At 29, he was dismayed by the accident the caused him to lose his leg. His other leg, however, worked fine and quickly learned to take up the slack. Learning to live without a leg is a lot easier than learning to live without a thumb, or memory. Alzheimers, he quipped, would be eminently more difficult. He said there were things he missed about having two legs. Like the ease at which he used to climb stairs or the free flowing way he and his friends played soccer. I guess it is no longer possible to kick the dog with only one leg. This idea of being without a limb was distressing and weirdly liberating.
One becomes less inwardly focused and more attuned to the needs of others. People with disabilities are more acutely aware of the world. A curb without a cut. Every bathroom, hotel room, sound room and clubroom that isn't accessible is an as apparent as the blasting horn from a passing freight train.
What you are less aware of, he reminded me, was the idea of limitations. Limitations, like skin color and race, morph into artificial barriers of the mind that enslave and encircle.
Leti has never planned this. I mean who really plans to lose a leg. When someone asks you on your 19th birthday, "So, what will you be doing at 25,” no one says: "Well, I'll be learning to get around with only one leg."
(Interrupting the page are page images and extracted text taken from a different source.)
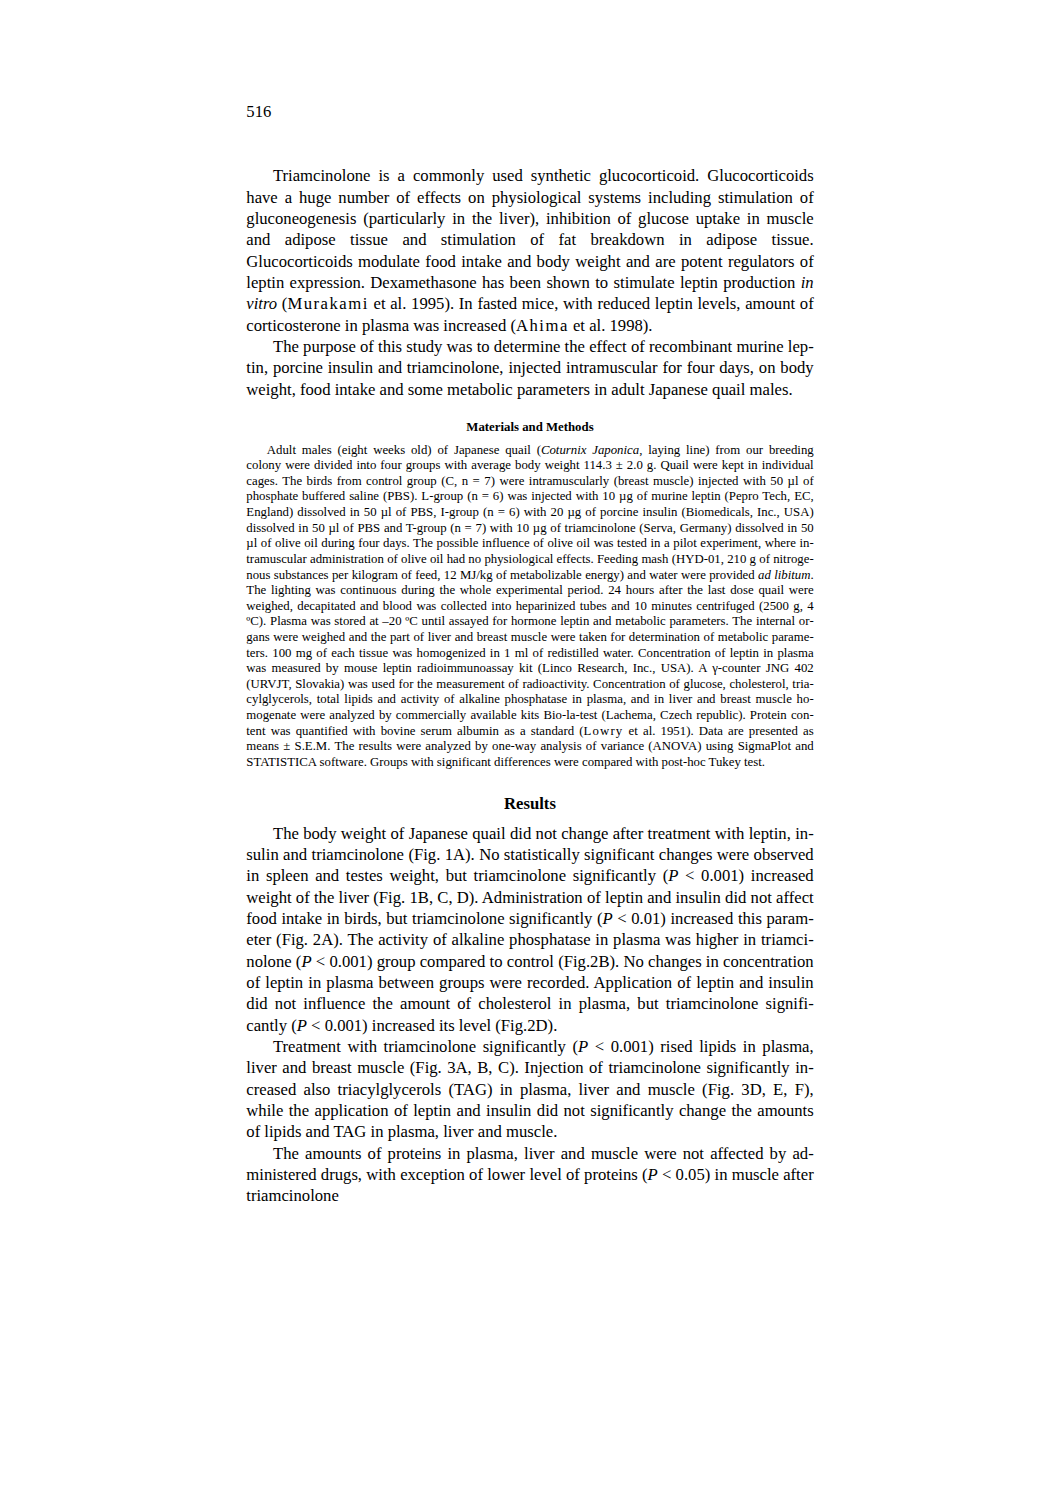516
Triamcinolone is a commonly used synthetic glucocorticoid. Glucocorticoids have a huge number of effects on physiological systems including stimulation of gluconeogenesis (particularly in the liver), inhibition of glucose uptake in muscle and adipose tissue and stimulation of fat breakdown in adipose tissue. Glucocorticoids modulate food intake and body weight and are potent regulators of leptin expression. Dexamethasone has been shown to stimulate leptin production in vitro (Murakami et al. 1995). In fasted mice, with reduced leptin levels, amount of corticosterone in plasma was increased (Ahima et al. 1998).
The purpose of this study was to determine the effect of recombinant murine leptin, porcine insulin and triamcinolone, injected intramuscular for four days, on body weight, food intake and some metabolic parameters in adult Japanese quail males.
Materials and Methods
Adult males (eight weeks old) of Japanese quail (Coturnix Japonica, laying line) from our breeding colony were divided into four groups with average body weight 114.3 ± 2.0 g. Quail were kept in individual cages. The birds from control group (C, n = 7) were intramuscularly (breast muscle) injected with 50 µl of phosphate buffered saline (PBS). L-group (n = 6) was injected with 10 µg of murine leptin (Pepro Tech, EC, England) dissolved in 50 µl of PBS, I-group (n = 6) with 20 µg of porcine insulin (Biomedicals, Inc., USA) dissolved in 50 µl of PBS and T-group (n = 7) with 10 µg of triamcinolone (Serva, Germany) dissolved in 50 µl of olive oil during four days. The possible influence of olive oil was tested in a pilot experiment, where intramuscular administration of olive oil had no physiological effects. Feeding mash (HYD-01, 210 g of nitrogenous substances per kilogram of feed, 12 MJ/kg of metabolizable energy) and water were provided ad libitum. The lighting was continuous during the whole experimental period. 24 hours after the last dose quail were weighed, decapitated and blood was collected into heparinized tubes and 10 minutes centrifuged (2500 g, 4 ºC). Plasma was stored at –20 ºC until assayed for hormone leptin and metabolic parameters. The internal organs were weighed and the part of liver and breast muscle were taken for determination of metabolic parameters. 100 mg of each tissue was homogenized in 1 ml of redistilled water. Concentration of leptin in plasma was measured by mouse leptin radioimmunoassay kit (Linco Research, Inc., USA). A γ-counter JNG 402 (URVJT, Slovakia) was used for the measurement of radioactivity. Concentration of glucose, cholesterol, triacylglycerols, total lipids and activity of alkaline phosphatase in plasma, and in liver and breast muscle homogenate were analyzed by commercially available kits Bio-la-test (Lachema, Czech republic). Protein content was quantified with bovine serum albumin as a standard (Lowry et al. 1951). Data are presented as means ± S.E.M. The results were analyzed by one-way analysis of variance (ANOVA) using SigmaPlot and STATISTICA software. Groups with significant differences were compared with post-hoc Tukey test.
Results
The body weight of Japanese quail did not change after treatment with leptin, insulin and triamcinolone (Fig. 1A). No statistically significant changes were observed in spleen and testes weight, but triamcinolone significantly (P < 0.001) increased weight of the liver (Fig. 1B, C, D). Administration of leptin and insulin did not affect food intake in birds, but triamcinolone significantly (P < 0.01) increased this parameter (Fig. 2A). The activity of alkaline phosphatase in plasma was higher in triamcinolone (P < 0.001) group compared to control (Fig.2B). No changes in concentration of leptin in plasma between groups were recorded. Application of leptin and insulin did not influence the amount of cholesterol in plasma, but triamcinolone significantly (P < 0.001) increased its level (Fig.2D).
Treatment with triamcinolone significantly (P < 0.001) rised lipids in plasma, liver and breast muscle (Fig. 3A, B, C). Injection of triamcinolone significantly increased also triacylglycerols (TAG) in plasma, liver and muscle (Fig. 3D, E, F), while the application of leptin and insulin did not significantly change the amounts of lipids and TAG in plasma, liver and muscle.
The amounts of proteins in plasma, liver and muscle were not affected by administered drugs, with exception of lower level of proteins (P < 0.05) in muscle after triamcinolone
When Leti came home over to watch the Duke game, he asked me: "What do you think they did with my leg." I thought: "Medical waste," But I lied and said I didn’t know. He looked around and started to cry. My heart, at that moment went broke, sensing the humiliation that only an amputee knows intimately: " Nerves are not your friends,’ he said. “I mean--they are but they aren't'. They tell you when pleasure is approached and they warn you of pain. Yet, they also lie and tell you that your legs needs to scratched, or there is a sharp pain in the ankle. You know it isn't true because that leg is gone, burned to a crisp in a furnace hotter than a thousand July's.”
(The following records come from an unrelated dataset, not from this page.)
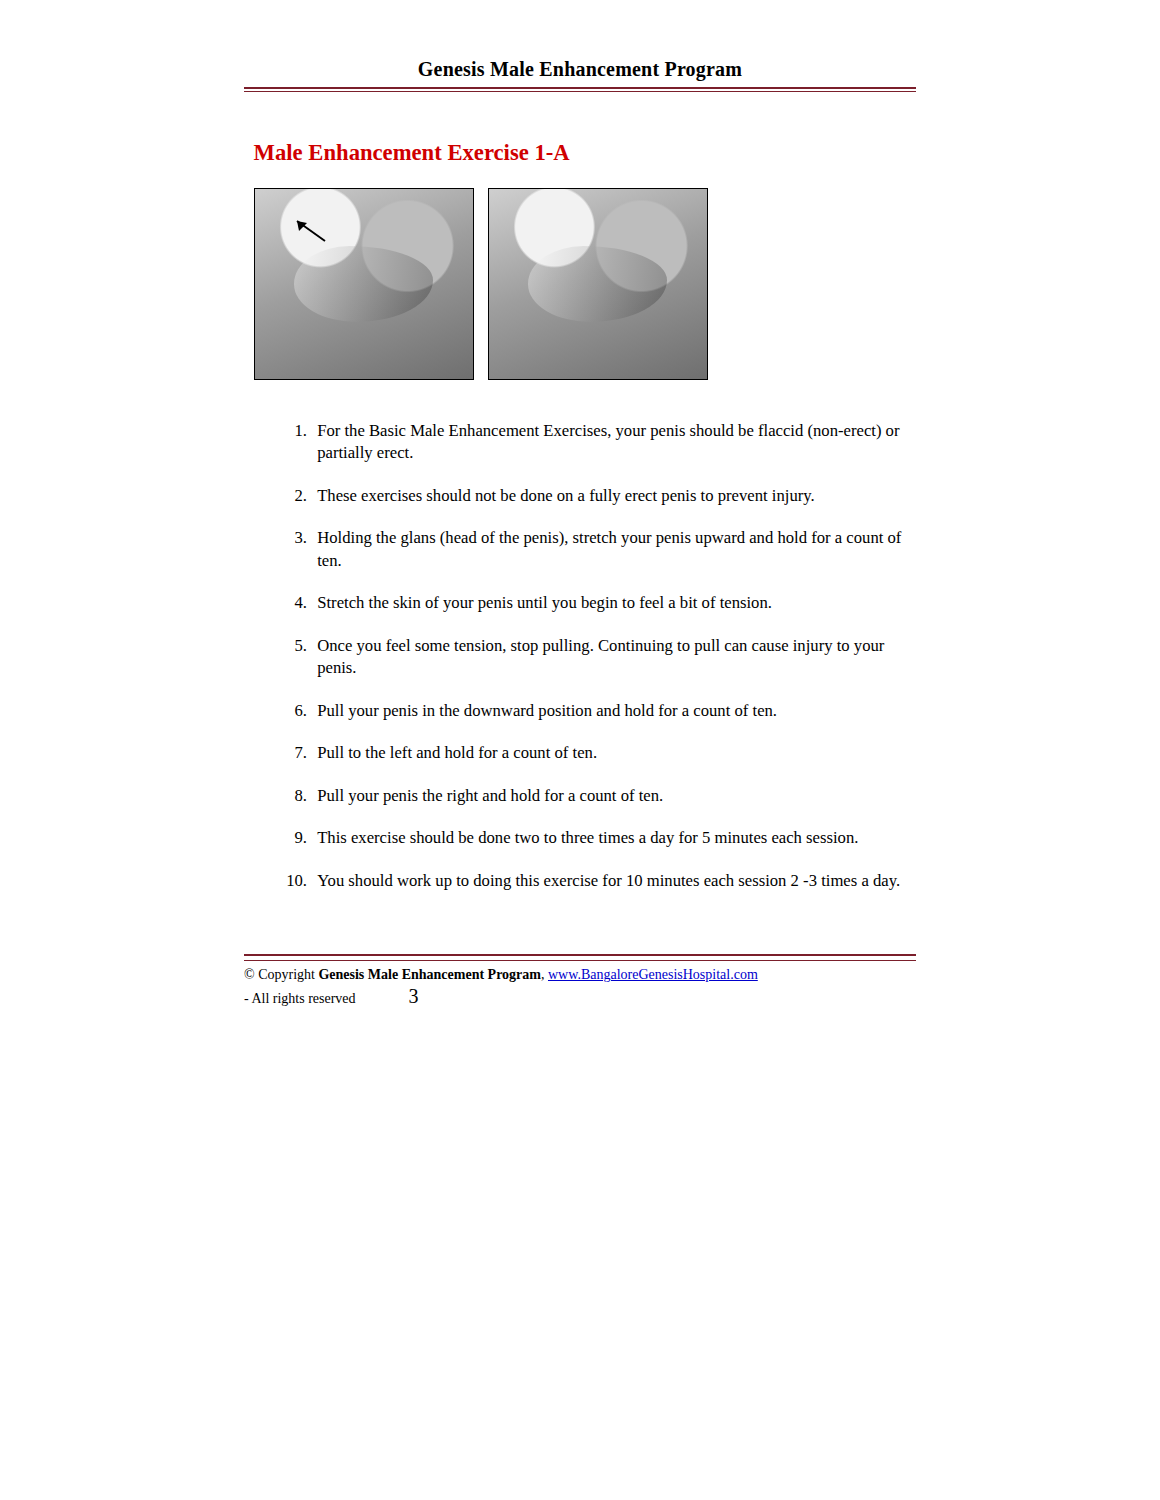Genesis Male Enhancement Program
Male Enhancement Exercise 1-A
For the Basic Male Enhancement Exercises, your penis should be flaccid (non-erect) or partially erect.
These exercises should not be done on a fully erect penis to prevent injury.
Holding the glans (head of the penis), stretch your penis upward and hold for a count of ten.
Stretch the skin of your penis until you begin to feel a bit of tension.
Once you feel some tension, stop pulling. Continuing to pull can cause injury to your penis.
Pull your penis in the downward position and hold for a count of ten.
Pull to the left and hold for a count of ten.
Pull your penis the right and hold for a count of ten.
This exercise should be done two to three times a day for 5 minutes each session.
You should work up to doing this exercise for 10 minutes each session 2 -3 times a day.
© Copyright Genesis Male Enhancement Program, www.BangaloreGenesisHospital.com
- All rights reserved 3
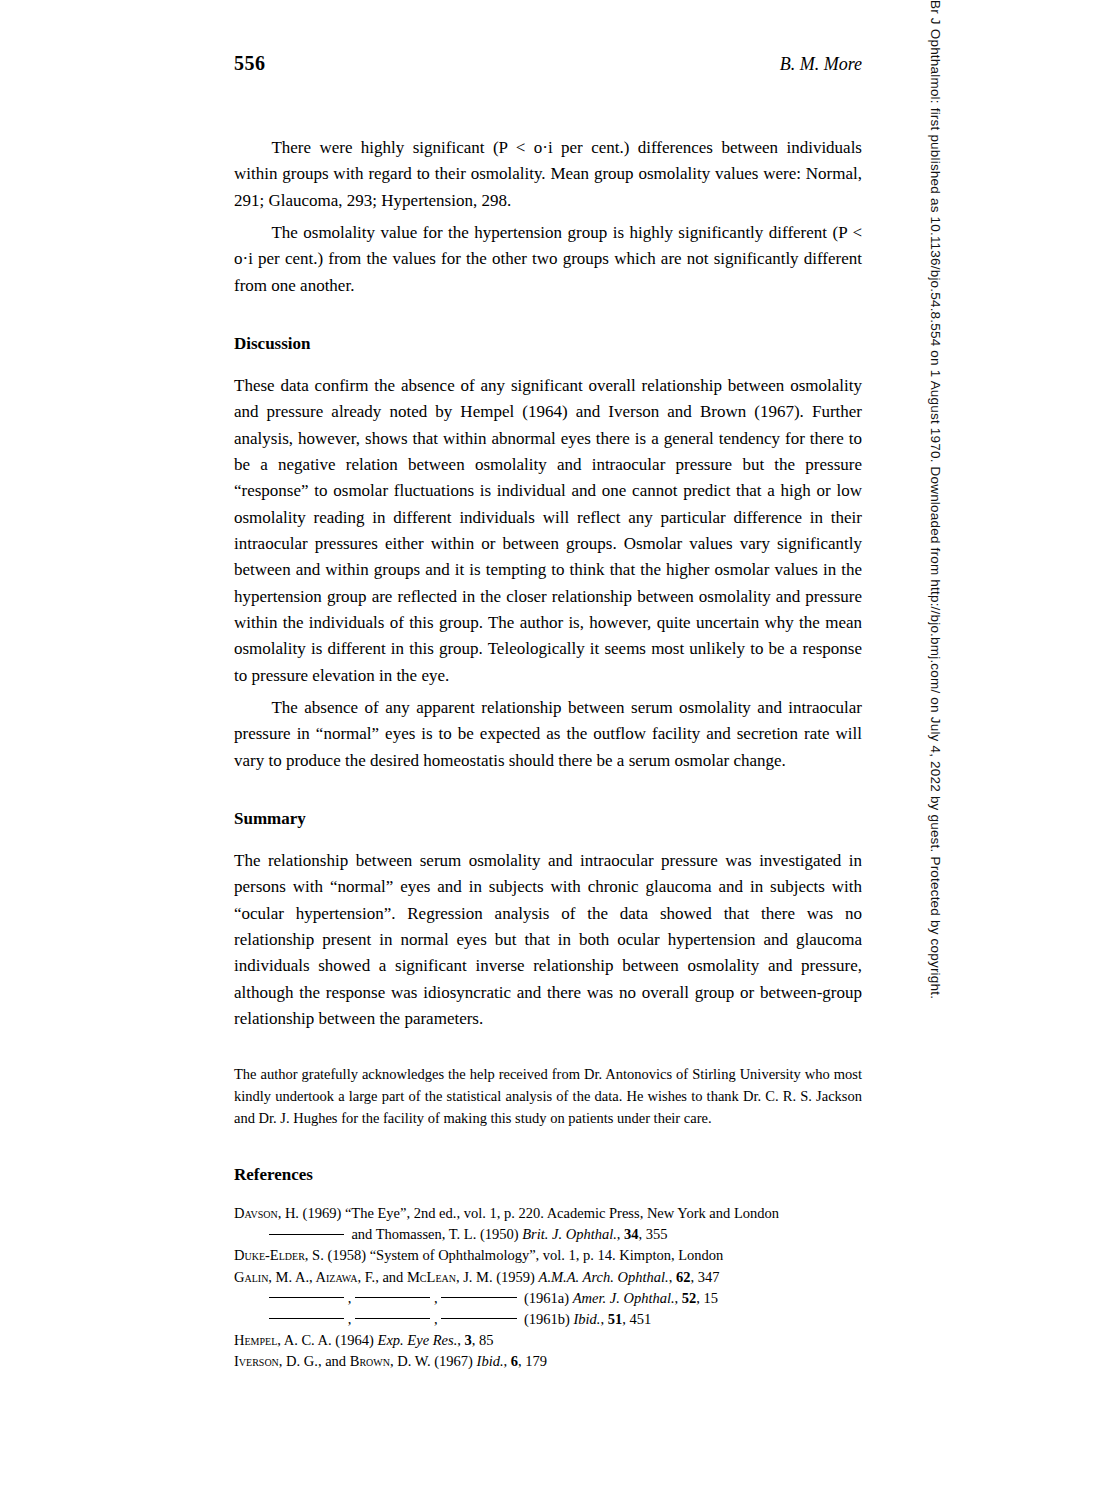Br J Ophthalmol: first published as 10.1136/bjo.54.8.554 on 1 August 1970. Downloaded from http://bjo.bmj.com/ on July 4, 2022 by guest. Protected by copyright.
556
B. M. More
There were highly significant (P < o·i per cent.) differences between individuals within groups with regard to their osmolality. Mean group osmolality values were: Normal, 291; Glaucoma, 293; Hypertension, 298.
The osmolality value for the hypertension group is highly significantly different (P < o·i per cent.) from the values for the other two groups which are not significantly different from one another.
Discussion
These data confirm the absence of any significant overall relationship between osmolality and pressure already noted by Hempel (1964) and Iverson and Brown (1967). Further analysis, however, shows that within abnormal eyes there is a general tendency for there to be a negative relation between osmolality and intraocular pressure but the pressure “response” to osmolar fluctuations is individual and one cannot predict that a high or low osmolality reading in different individuals will reflect any particular difference in their intraocular pressures either within or between groups. Osmolar values vary significantly between and within groups and it is tempting to think that the higher osmolar values in the hypertension group are reflected in the closer relationship between osmolality and pressure within the individuals of this group. The author is, however, quite uncertain why the mean osmolality is different in this group. Teleologically it seems most unlikely to be a response to pressure elevation in the eye.
The absence of any apparent relationship between serum osmolality and intraocular pressure in “normal” eyes is to be expected as the outflow facility and secretion rate will vary to produce the desired homeostatis should there be a serum osmolar change.
Summary
The relationship between serum osmolality and intraocular pressure was investigated in persons with “normal” eyes and in subjects with chronic glaucoma and in subjects with “ocular hypertension”. Regression analysis of the data showed that there was no relationship present in normal eyes but that in both ocular hypertension and glaucoma individuals showed a significant inverse relationship between osmolality and pressure, although the response was idiosyncratic and there was no overall group or between-group relationship between the parameters.
The author gratefully acknowledges the help received from Dr. Antonovics of Stirling University who most kindly undertook a large part of the statistical analysis of the data. He wishes to thank Dr. C. R. S. Jackson and Dr. J. Hughes for the facility of making this study on patients under their care.
References
Davson, H. (1969) “The Eye”, 2nd ed., vol. 1, p. 220. Academic Press, New York and London
and Thomassen, T. L. (1950) Brit. J. Ophthal., 34, 355
Duke-Elder, S. (1958) “System of Ophthalmology”, vol. 1, p. 14. Kimpton, London
Galin, M. A., Aizawa, F., and McLean, J. M. (1959) A.M.A. Arch. Ophthal., 62, 347
, , (1961a) Amer. J. Ophthal., 52, 15
, , (1961b) Ibid., 51, 451
Hempel, A. C. A. (1964) Exp. Eye Res., 3, 85
Iverson, D. G., and Brown, D. W. (1967) Ibid., 6, 179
Yeah, I thought, nerves are a lot like people. They mean well, they try their best, but they often lie to you. They don’t mean to lie. Leti looked at me and asked it I was OK. His abrupt question interrupted my fog of dreaming. I looked up and saw the Blue Devils were down by nine points. I smiled and snapped back to reality. Life goes on, I thought. One chapter closes and another begins. And so it goes, even for those of us who have two legs.